Ron Formisano is the William T. Bryan Chair of American History at the University of Kentucky. His most recent book is For the People: American Populist Movements from the Revolution to the 1850s (2008).

Douglas N. Jones is the Harold L. and Audrey P. Enarson Professor (Emeritus) of Public Policy and Management at the John Glenn School of Public Affairs, The Ohio State University. He is also Director (Emeritus) of the National Regulatory Research Institute, which he headed from its inception in 1978 to 1998. He has held senior positions in the federal government in both the executive and legislative branches. His fields of specialization are regulatory economics, public budgeting, and domestic regional development.

Daniel K. Williams is an assistant professor of history at the University of West Georgia. His forthcoming book, God's Own Party: The Making of America's Christian Right, will be published by Oxford University Press in 2010.

Andrea Louise Campbell, Associate Professor of Political Science at MIT, studies American politics, political behavior, public opinion, political inequality, and social policy. She is the author of How Policies Make Citizens: Senior Political Activism and the American Welfare State (Princeton University Press, 2003).

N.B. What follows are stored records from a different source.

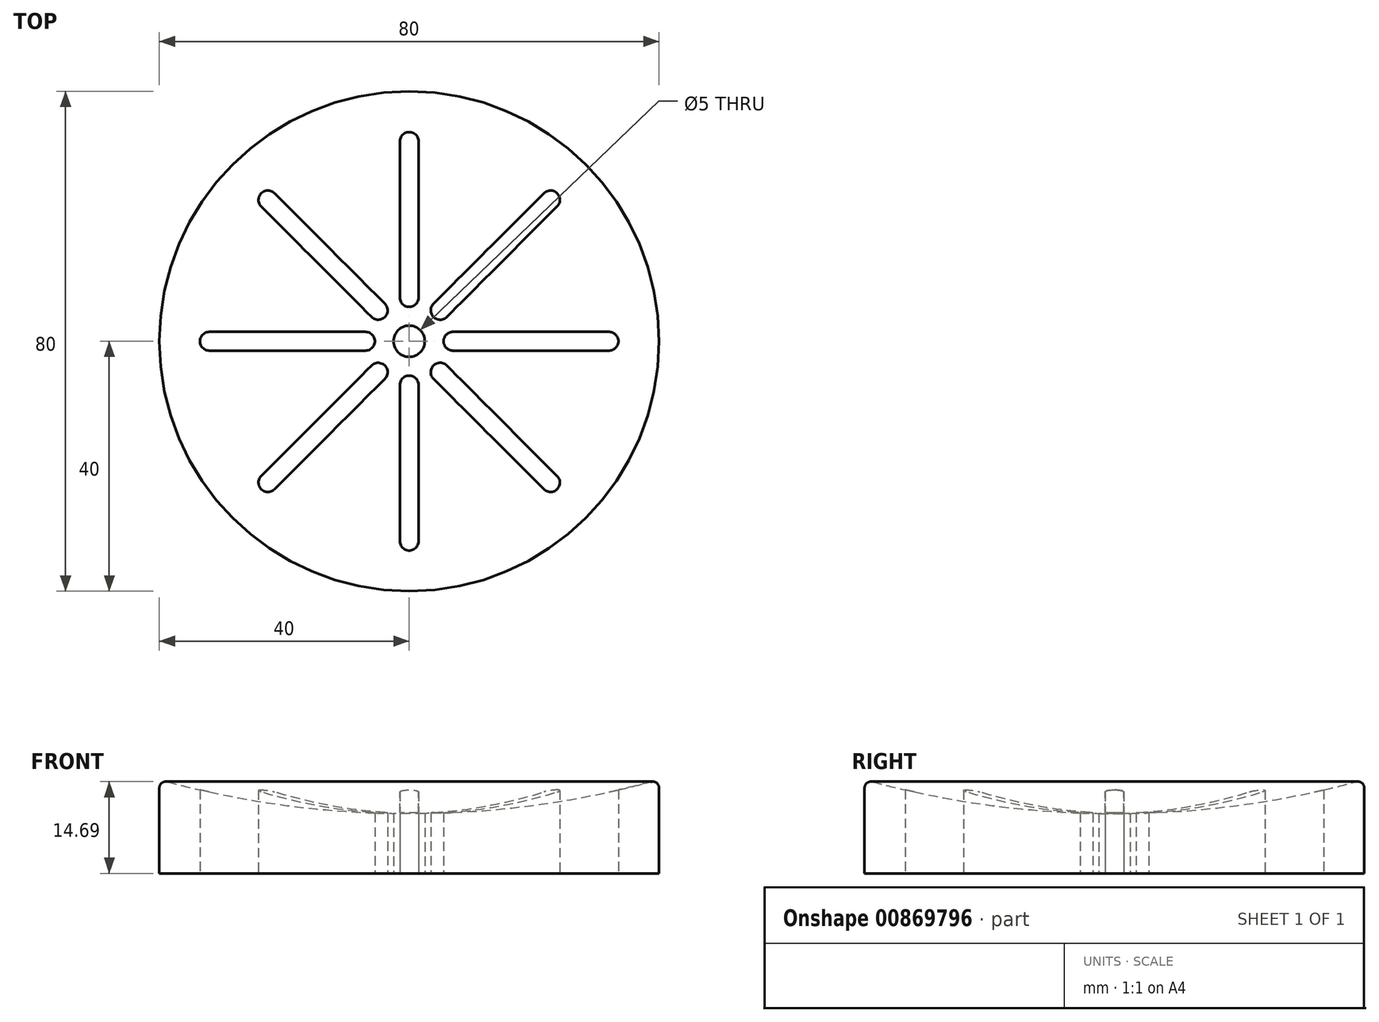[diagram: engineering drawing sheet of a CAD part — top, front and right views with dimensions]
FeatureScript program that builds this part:
annotation { "Feature Type Name" : "Feature", "Feature Type Description" : "" }
export const myFeature = defineFeature(function(context is Context, id is Id, definition is map)
    precondition{}
    {
        {
            var Q0;
            Q0=qCreatedBy(makeId("Top.planeOp"),FACE);
            var sketch = newSketch(context, id + "F0", { "sketchPlane" : qUnion([Q0])});
            skCircle(sketch, "E0", {"center": v(0, 0) * mm, "radius": 40 * mm});
            skSolve(sketch);
        }
        {
            var Q0;
            Q0=makeQuery(id+"F0.imprint","IMPRINT",FACE,{"disambiguationData":[TD([[makeQuery(id+"F0.imprint","IMPRINT",EDGE,{"derivedFrom":sQuery(id+"F0.wireOp",EDGE,"E0")}),1.0]])]});
            extrude(context, id + "F1", {"entities" : qUnion([Q0]), "depth" : 15 * mm, "offsetDistance" : 25 * mm});
        }
        {
            var Q0;
            Q0=qCreatedBy(makeId("Front.planeOp"),FACE);
            var sketch = newSketch(context, id + "F2", { "sketchPlane" : qUnion([Q0])});
            skArc(sketch, "E1", {"start": v(0, 9.57) * mm, "mid": v(20.18, 10.93) * mm, "end": v(40, 15) * mm});
            skLineSegment(sketch, "E2.0.0", {"start": v(0, 15) * mm, "end": v(40, 15) * mm});
            skLineSegment(sketch, "E3", {"start": v(0, 15) * mm, "end": v(0, 9.57) * mm});
            skPoint(sketch, "E4.orphan", {"position": v(-40, 15) * mm});
            skSolve(sketch);
        }
        {
            var Q0;
            Q0 = qSketchRegion(id + "F2", true);
            var Q1;
            Q1=sQuery(id+"F2.wireOp",EDGE,"E3");
            revolve(context, id + "F3", {"operationType" : NewBodyOperationType.REMOVE, "surfaceOperationType" : NewSurfaceOperationType.NEW, "entities" : qUnion([Q0]), "axis" : qUnion([Q1]), "revolveType" : RevolveType.FULL, "oppositeDirection" : true});
        }
        {
            var Q0;
            Q0=makeQuery(id+"F3.boolean.opBoolean","MERGE",EDGE,{"derivedFrom":[makeQuery(id+"F1.opExtrude","CAP_EDGE",EDGE,{"disambiguationData":[OSD([sQuery(id+"F0.wireOp",EDGE,"E0")])],"isStart":false}),makeQuery(id+"F3.opRevolve","SWEPT_EDGE",EDGE,{"disambiguationData":[OSD([sQuery(id+"F2.wireOp",EDGE,"E1"),sQuery(id+"F2.wireOp",EDGE,"E2.0.0")])]})]});
            fillet(context, id + "F4", {"entities" : qUnion([Q0]), "radius" : 1 * mm, "tangentPropagation" : true, "allowEdgeOverflow" : false});
        }
        {
            var Q0;
            Q0=qCreatedBy(makeId("Top.planeOp"),FACE);
            var sketch = newSketch(context, id + "F5", { "sketchPlane" : qUnion([Q0])});
            skCircle(sketch, "E5", {"center": v(0, 0) * mm, "radius": 2.5 * mm});
            skArc(sketch, "E6", {"start": v(-1.5, 7) * mm, "mid": v(0, 5.5) * mm, "end": v(1.5, 7) * mm});
            skArc(sketch, "E7", {"start": v(1.5, 32) * mm, "mid": v(0, 33.5) * mm, "end": v(-1.5, 32) * mm});
            skLineSegment(sketch, "E8", {"start": v(-1.5, 32) * mm, "end": v(-1.5, 7) * mm});
            skLineSegment(sketch, "E9", {"start": v(1.5, 32) * mm, "end": v(1.5, 7) * mm});
            skArc(sketch, "E10.1.0", {"start": v(-21.57, 23.69) * mm, "mid": v(-23.69, 23.69) * mm, "end": v(-23.69, 21.57) * mm});
            skLineSegment(sketch, "E10.1.1", {"start": v(-23.69, 21.57) * mm, "end": v(-6.01, 3.89) * mm});
            skLineSegment(sketch, "E10.1.2", {"start": v(-21.57, 23.69) * mm, "end": v(-3.89, 6.01) * mm});
            skArc(sketch, "E10.1.3", {"start": v(-6.01, 3.89) * mm, "mid": v(-3.89, 3.89) * mm, "end": v(-3.89, 6.01) * mm});
            skArc(sketch, "E10.2.0", {"start": v(-32, 1.5) * mm, "mid": v(-33.5, 0) * mm, "end": v(-32, -1.5) * mm});
            skLineSegment(sketch, "E10.2.1", {"start": v(-32, -1.5) * mm, "end": v(-7, -1.5) * mm});
            skLineSegment(sketch, "E10.2.2", {"start": v(-32, 1.5) * mm, "end": v(-7, 1.5) * mm});
            skArc(sketch, "E10.2.3", {"start": v(-7, -1.5) * mm, "mid": v(-5.5, 0) * mm, "end": v(-7, 1.5) * mm});
            skArc(sketch, "E10.3.0", {"start": v(-23.69, -21.57) * mm, "mid": v(-23.69, -23.69) * mm, "end": v(-21.57, -23.69) * mm});
            skLineSegment(sketch, "E10.3.1", {"start": v(-21.57, -23.69) * mm, "end": v(-3.89, -6.01) * mm});
            skLineSegment(sketch, "E10.3.2", {"start": v(-23.69, -21.57) * mm, "end": v(-6.01, -3.89) * mm});
            skArc(sketch, "E10.3.3", {"start": v(-3.89, -6.01) * mm, "mid": v(-3.89, -3.89) * mm, "end": v(-6.01, -3.89) * mm});
            skArc(sketch, "E10.4.0", {"start": v(-1.5, -32) * mm, "mid": v(0, -33.5) * mm, "end": v(1.5, -32) * mm});
            skLineSegment(sketch, "E10.4.1", {"start": v(1.5, -32) * mm, "end": v(1.5, -7) * mm});
            skLineSegment(sketch, "E10.4.2", {"start": v(-1.5, -32) * mm, "end": v(-1.5, -7) * mm});
            skArc(sketch, "E10.4.3", {"start": v(1.5, -7) * mm, "mid": v(0, -5.5) * mm, "end": v(-1.5, -7) * mm});
            skArc(sketch, "E10.5.0", {"start": v(21.57, -23.69) * mm, "mid": v(23.69, -23.69) * mm, "end": v(23.69, -21.57) * mm});
            skLineSegment(sketch, "E10.5.1", {"start": v(23.69, -21.57) * mm, "end": v(6.01, -3.89) * mm});
            skLineSegment(sketch, "E10.5.2", {"start": v(21.57, -23.69) * mm, "end": v(3.89, -6.01) * mm});
            skArc(sketch, "E10.5.3", {"start": v(6.01, -3.89) * mm, "mid": v(3.89, -3.89) * mm, "end": v(3.89, -6.01) * mm});
            skArc(sketch, "E10.6.0", {"start": v(32, -1.5) * mm, "mid": v(33.5, 0) * mm, "end": v(32, 1.5) * mm});
            skLineSegment(sketch, "E10.6.1", {"start": v(32, 1.5) * mm, "end": v(7, 1.5) * mm});
            skLineSegment(sketch, "E10.6.2", {"start": v(32, -1.5) * mm, "end": v(7, -1.5) * mm});
            skArc(sketch, "E10.6.3", {"start": v(7, 1.5) * mm, "mid": v(5.5, 0) * mm, "end": v(7, -1.5) * mm});
            skArc(sketch, "E10.7.0", {"start": v(23.69, 21.57) * mm, "mid": v(23.69, 23.69) * mm, "end": v(21.57, 23.69) * mm});
            skLineSegment(sketch, "E10.7.1", {"start": v(21.57, 23.69) * mm, "end": v(3.89, 6.01) * mm});
            skLineSegment(sketch, "E10.7.2", {"start": v(23.69, 21.57) * mm, "end": v(6.01, 3.89) * mm});
            skArc(sketch, "E10.7.3", {"start": v(3.89, 6.01) * mm, "mid": v(3.89, 3.89) * mm, "end": v(6.01, 3.89) * mm});
            skSolve(sketch);
        }
        {
            var Q0;
            Q0 = qSketchRegion(id + "F5", true);
            extrude(context, id + "F6", {"entities" : qUnion([Q0]), "operationType" : NewBodyOperationType.REMOVE, "depth" : 25 * mm, "offsetDistance" : 25 * mm});
        }
    });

Eric M. Patashnik is Professor of Politics and Public Policy and Associate Dean of the Batten School of Leadership and Public Policy. His latest book is Reforms at Risk: What Happens After Major Policy Changes Are Enacted (Princeton University Press, 2008). His two other books are Promoting the General Welfare: New Perspectives on Government Performance (co-editor with Alan S. Gerber, Brookings Institution Press, 2006) and Putting Trust in the U.S. Budget: Federal Trust Funds and the Politics of Commitment (Cambridge University Press, 2000).